» AUFGABENSTELLUNG:
Beantworte die folgenden Fragen zum Beschluss des OLG Frankfurt:
(a) Wie entscheidet der Senat über die Beschwerde?
(b) Welchen Wert begehrt der Beschwerdeführer für die Folgesache Versorgungsausgleich?
(c) An welchem Tag wurde der Scheidungsantrag zugestellt?

» TEXTPASSAGE:
--------------------------------------------------

OLG Frankfurt vom 10.02.2015 (4 WF 265/14)

Stichworte: Wertfestsetzung, Ehesache, Versorgungsausgleich, Einkommensbegriff, Sozialleistungen als Einkommen;
Normenkette: FamGKG 43, 50 Abs. 1
Orientierungssatz: Staatliche Transferleistungen ohne Entgeltersatzfunktion wie die Leistungen zur Sicherung des Lebensunterhalts nach dem SGB II oder dem SGB XII sind im Rahmen der Wertfestsetzung in Ehesachen und in der Folgesache Versorgungsausgleich nicht als werterhöhendes Einkommen zu berücksichtigen.

530 F 188/13
AG Wiesbaden

Oberlandesgericht Frankfurt am Main

B E S C H L U S S

In der Familiensache

hat der 4. Senat für Familiensachen des Oberlandesgerichts Frankfurt am Main auf die Beschwerde des Verfahrensbevollmächtigten der Antragstellerin vom 10.11.2014 gegen den Beschluss des Amtsgerichts - Familiengericht - Wiesbaden vom 25.9.2014 (Festsetzung des Verfahrenswerts) am 10. Februar 2015 beschlossen:

Die Beschwerde wird zurückgewiesen.

Gründe:

Mit seiner am 11.11.2014 beim Amtsgericht eingegangenen Beschwerde wendet sich der Beschwerdeführer gegen die Festsetzung der in den §§ 43 Abs. 1 Satz 2, 50 Abs. 1 Satz 2 genannten Mindestwerte für die zwischen den Beteiligten rechtshängig gewesene Ehesache und die Folgesache Versorgungsausgleichs und begehrt unter Zugrundelegung von beiden Beteiligten monatlich bezogener Sozialleistungen von 2.036,- Euro die Festsetzung eines Werts von 6.108,- Euro für die Ehesache und - ausgehend von zwei Versorgungsanrechten - von 1.221,60 Euro für die Folgesache Versorgungsausgleich.

Tatsächlich bezog die Antragsgegnerin im Zeitpunkt der Zustellung des Scheidungsantrags am 16.10.2013 ausweislich der von beiden Beteiligten vorgelegten Verfahrenskostenhilfeunterlagen Arbeitslosengeld I von 445,50 Euro monatlich und ergänzende Leistungen zur Sicherung des Lebensunterhalts nach dem SGB II in Höhe von 490,01 Euro monatlich. Darüber hinaus gehende Leistungen wurden für die beiden Töchter gewährt. Der Antragsteller bezog ausschließlich Leistungen der Sicherung des Lebensunterhalts nach dem SGB II in Höhe von 715,85 Euro monatlich.

--------------------------------------------------

» DATENAUSZÜGE:

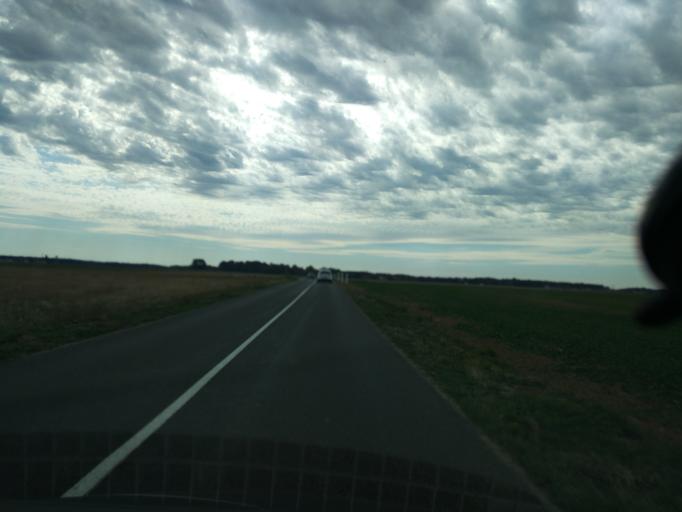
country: FR
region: Ile-de-France
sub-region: Departement de l'Essonne
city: Gometz-la-Ville
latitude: 48.6596
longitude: 2.1252
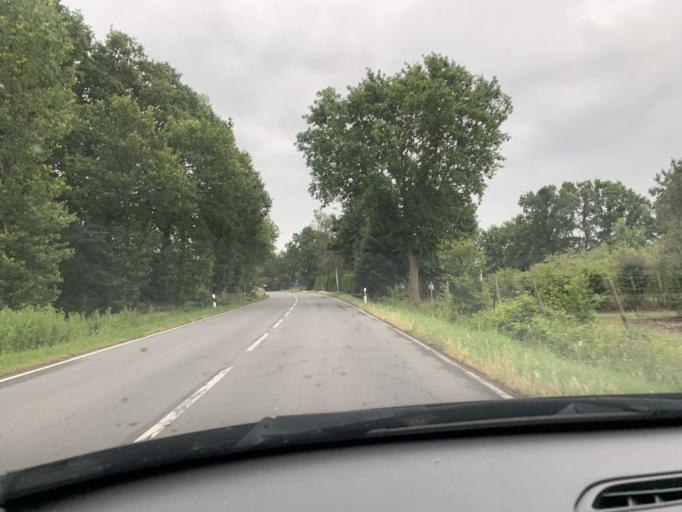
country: DE
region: Lower Saxony
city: Westerstede
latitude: 53.2542
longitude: 7.9616
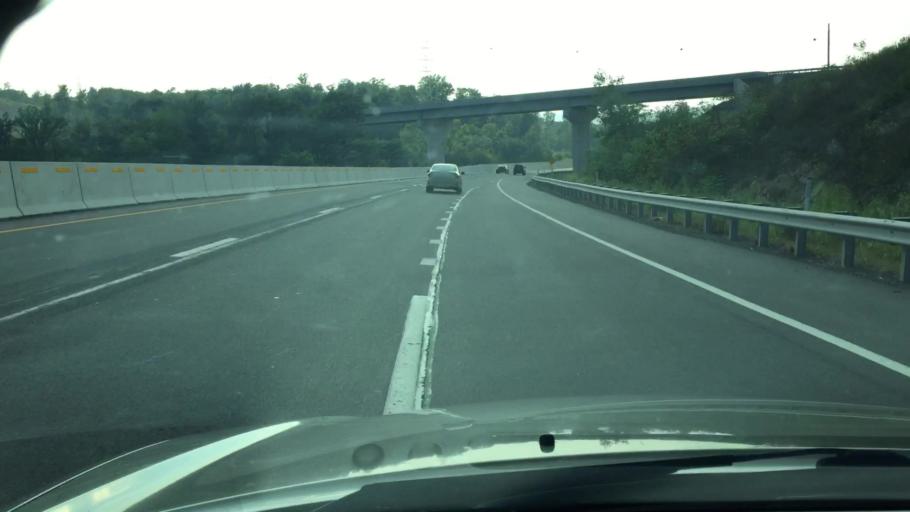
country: US
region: Pennsylvania
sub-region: Luzerne County
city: Nanticoke
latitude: 41.1996
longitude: -75.9623
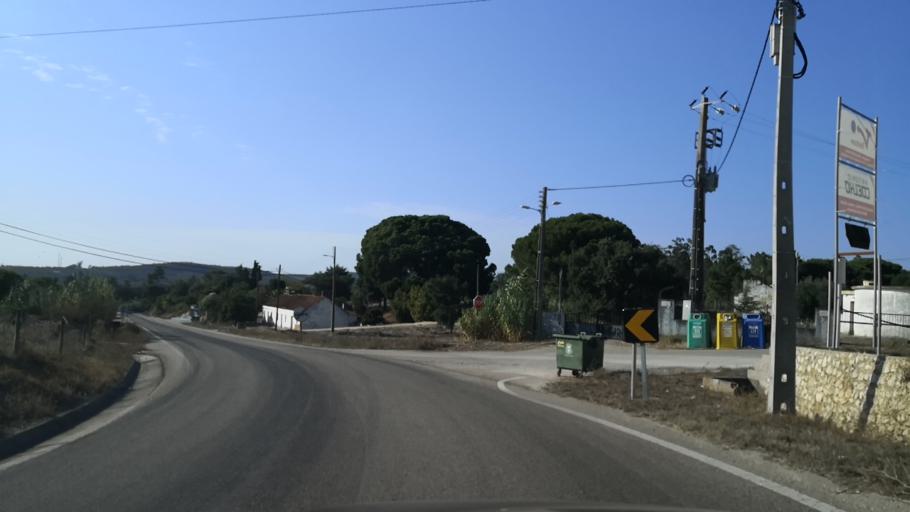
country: PT
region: Santarem
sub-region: Almeirim
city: Fazendas de Almeirim
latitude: 39.1031
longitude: -8.5769
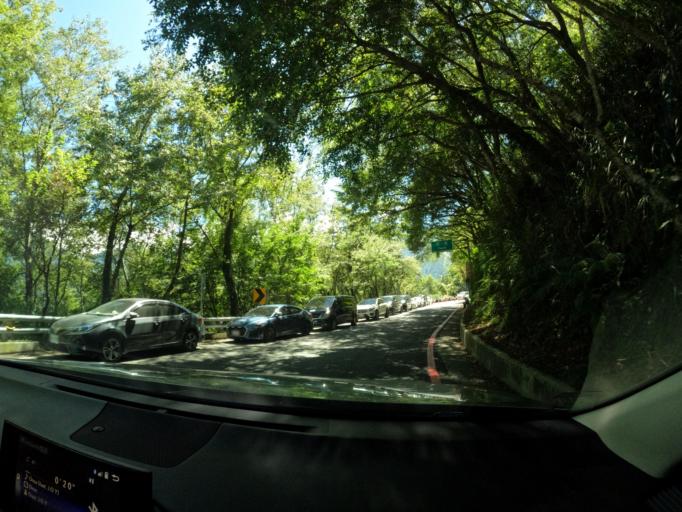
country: TW
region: Taiwan
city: Yujing
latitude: 23.2779
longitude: 120.9172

--------------------------------------------------

» ANTWORT:
(a) Die Beschwerde wird zurückgewiesen.
(b) 1.221,60 Euro.
(c) Am 16.10.2013.